Directions —
Start at the line with "Table of Contents" in the records below, stop at the line with "Opuntia supports most", and return every line in that span exactly, the two end lines included.

━━━━━ Excerpted data ━━━━━

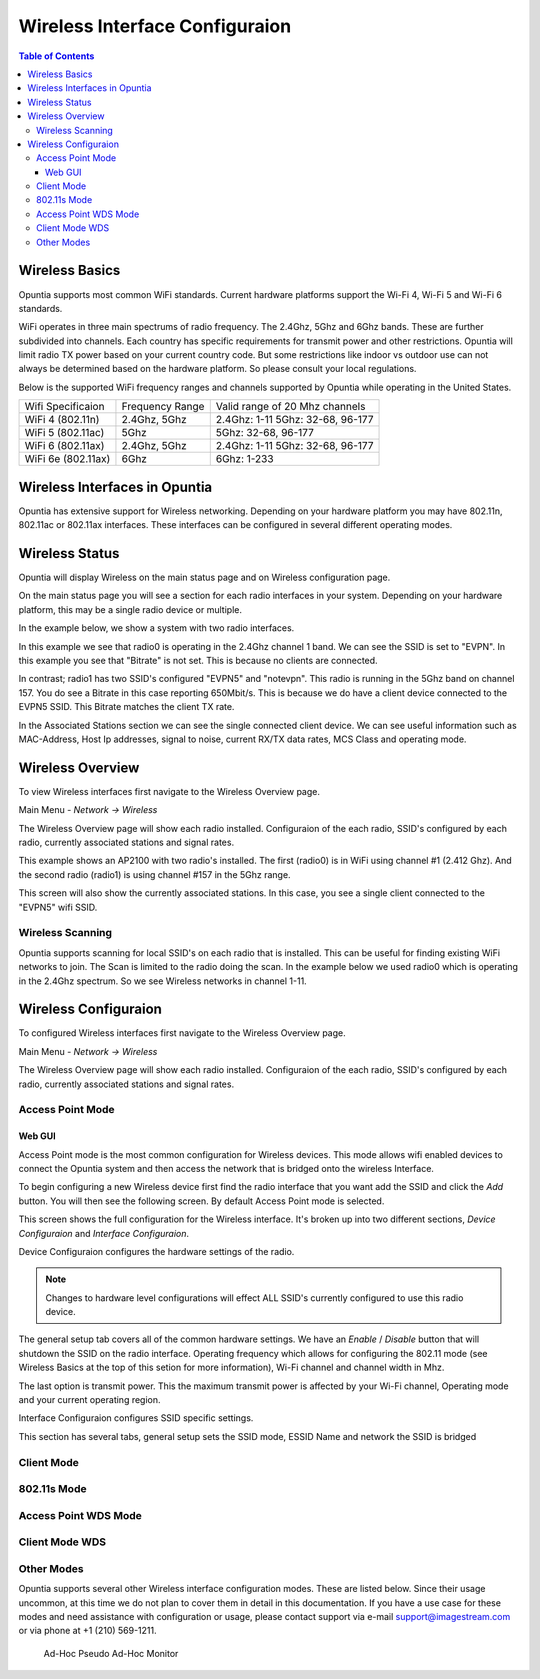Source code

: ===============================
Wireless Interface Configuraion
===============================

.. contents:: Table of Contents

Wireless Basics
---------------

Opuntia supports most common WiFi standards. Current hardware platforms support the Wi-Fi 4, Wi-Fi 5 and Wi-Fi 6 standards. 

WiFi operates in three main spectrums of radio frequency. The 2.4Ghz, 5Ghz and 6Ghz bands. These are further subdivided into 
channels. Each country has specific requirements for transmit power and other restrictions. Opuntia will limit radio TX power
based on your current country code. But some restrictions like indoor vs outdoor use can not always be determined based on the
hardware platform. So please consult your local regulations.  

Below is the supported WiFi frequency ranges and channels supported by Opuntia while operating in the United States. 

+--------------------+-----------------+----------------------------------+
| Wifi Specificaion  | Frequency Range | Valid range of 20 Mhz channels   |   
+--------------------+-----------------+----------------------------------+
| WiFi 4 (802.11n)   | 2.4Ghz, 5Ghz    | 2.4Ghz: 1-11 5Ghz: 32-68, 96-177 |
+--------------------+-----------------+----------------------------------+
| WiFi 5 (802.11ac)  | 5Ghz            | 5Ghz: 32-68, 96-177              |
+--------------------+-----------------+----------------------------------+
| WiFi 6 (802.11ax)  | 2.4Ghz, 5Ghz    | 2.4Ghz: 1-11 5Ghz: 32-68, 96-177 |
+--------------------+-----------------+----------------------------------+
| WiFi 6e (802.11ax) | 6Ghz            | 6Ghz: 1-233                      |
+--------------------+-----------------+----------------------------------+


Wireless Interfaces in Opuntia
------------------------------

Opuntia has extensive support for Wireless networking. Depending on your hardware platform you may have 802.11n, 802.11ac 
or 802.11ax interfaces. These interfaces can be configured in several different operating modes. 

Wireless Status
---------------

Opuntia will display Wireless on the main status page and on Wireless configuration page.

On the main status page you will see a section for each radio interfaces in your system. Depending on your hardware platform, this
may be a single radio device or multiple.

In the example below, we show a system with two radio interfaces.

.. image:: ../manual-images/Status-Wifi-example.png
  :width: 700
  :alt: Screenshot showing Wireless Status 

In this example we see that radio0 is operating in the 2.4Ghz channel 1 band. We can see the SSID is set to "EVPN". In this example you
see that "Bitrate" is not set. This is because no clients are connected. 

In contrast; radio1 has two SSID's configured "EVPN5" and "notevpn". This radio is running in the 5Ghz band on channel 157. You do see 
a Bitrate in this case reporting 650Mbit/s. This is because we do have a client device connected to the EVPN5 SSID. This Bitrate matches
the client TX rate. 

In the Associated Stations section we can see the single connected client device. We can see useful information such as MAC-Address, Host 
Ip addresses, signal to noise, current RX/TX data rates, MCS Class and operating mode.

Wireless Overview
-----------------

To view Wireless interfaces first navigate to the Wireless Overview page.

Main Menu - *Network -> Wireless*

The Wireless Overview page will show each radio installed. Configuraion of the each radio, SSID's configured by each radio, currently 
associated stations and signal rates. 

.. image:: ../manual-images/Network-Wireless-Overview.png
  :width: 700
  :alt: Wifi configuration Overview page

This example shows an AP2100 with two radio's installed. The first (radio0) is in WiFi using channel #1 (2.412 Ghz). And the second radio 
(radio1) is using channel #157 in the 5Ghz range.

This screen will also show the currently associated stations. In this case, you see a single client connected to the "EVPN5" wifi SSID. 

Wireless Scanning
#################

Opuntia supports scanning for local SSID's on each radio that is installed. This can be useful for finding existing WiFi networks to join. 
The Scan is limited to the radio doing the scan. In the example below we used radio0 which is operating in the 2.4Ghz spectrum. So we 
see Wireless networks in channel 1-11. 

.. image:: ../manual-images/Network-Wireless-Scan-example.png
  :width: 700
  :alt: Wifi scanning example 

Wireless Configuraion
---------------------

To configured Wireless interfaces first navigate to the Wireless Overview page.

Main Menu - *Network -> Wireless*

The Wireless Overview page will show each radio installed. Configuraion of the each radio, SSID's configured by each radio, currently 
associated stations and signal rates. 

Access Point Mode
#################

Web GUI
******* 

Access Point mode is the most common configuration for Wireless devices. This mode allows wifi enabled devices to connect the Opuntia system 
and then access the network that is bridged onto the wireless Interface. 

To begin configuring a new Wireless device first find the radio interface that you want add the SSID and click the *Add* button. You will then
see the following screen. By default Access Point mode is selected. 

.. image:: ../manual-images/Network-Wireless-Add.png
  :width: 700
  :alt: Wireless AP mode configuration 

This screen shows the full configuration for the Wireless interface. It's broken up into two different sections, *Device Configuraion* and 
*Interface Configuraion*. 

Device Configuraion configures the hardware settings of the radio. 

.. note:: Changes to hardware level configurations will effect ALL SSID's currently configured to use this radio device.  

The general setup tab covers all of the common hardware settings. We have an *Enable* / *Disable* button that will shutdown the SSID on the 
radio interface. Operating frequency which allows for configuring the 802.11 mode (see Wireless Basics at the top of this setion for more 
information), Wi-Fi channel and channel width in Mhz. 

The last option is transmit power. This the maximum transmit power is affected by your Wi-Fi channel, Operating mode and your current operating 
region.   

Interface Configuraion configures SSID specific settings. 

This section has several tabs, general setup sets the SSID mode, ESSID Name and network the SSID is bridged 

Client Mode
###########

802.11s Mode
############

Access Point WDS Mode
#####################

Client Mode WDS
###############

Other Modes 
###########

Opuntia supports several other Wireless interface configuration modes. These are listed below. Since their usage uncommon, at this time we 
do not plan to cover them in detail in this documentation. If you have a use case for these modes and need assistance with configuration or
usage, please contact support via e-mail support@imagestream.com or via phone at +1 (210) 569-1211. 

 Ad-Hoc
 Pseudo Ad-Hoc
 Monitor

━━━━━

Task result —
.. contents:: Table of Contents

Wireless Basics
---------------

Opuntia supports most common WiFi standards. Current hardware platforms support the Wi-Fi 4, Wi-Fi 5 and Wi-Fi 6 standards. 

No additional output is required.